• Materials provided

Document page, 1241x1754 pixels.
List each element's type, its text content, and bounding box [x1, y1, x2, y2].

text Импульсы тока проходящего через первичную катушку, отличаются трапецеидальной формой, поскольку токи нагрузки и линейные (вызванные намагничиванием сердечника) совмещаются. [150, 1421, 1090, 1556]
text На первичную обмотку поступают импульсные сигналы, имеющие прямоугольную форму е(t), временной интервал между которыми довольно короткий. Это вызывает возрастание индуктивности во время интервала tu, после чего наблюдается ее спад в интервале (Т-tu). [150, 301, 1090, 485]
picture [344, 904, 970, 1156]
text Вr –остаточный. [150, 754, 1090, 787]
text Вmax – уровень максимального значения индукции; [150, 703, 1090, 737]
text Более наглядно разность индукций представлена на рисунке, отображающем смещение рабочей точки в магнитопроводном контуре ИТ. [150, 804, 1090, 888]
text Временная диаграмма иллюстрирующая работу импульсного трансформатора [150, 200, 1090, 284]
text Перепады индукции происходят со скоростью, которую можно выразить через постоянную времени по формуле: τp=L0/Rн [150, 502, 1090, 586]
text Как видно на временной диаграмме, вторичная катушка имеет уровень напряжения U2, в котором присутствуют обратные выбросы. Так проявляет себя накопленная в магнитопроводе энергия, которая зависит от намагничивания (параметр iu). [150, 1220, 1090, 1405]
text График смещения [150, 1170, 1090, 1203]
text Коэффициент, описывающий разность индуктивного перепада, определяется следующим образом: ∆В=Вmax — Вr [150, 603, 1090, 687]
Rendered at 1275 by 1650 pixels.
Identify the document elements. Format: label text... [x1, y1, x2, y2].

• What you are asked to do
Write only the number of lines above in which the word "pixels" is found.

• Reply to the task
2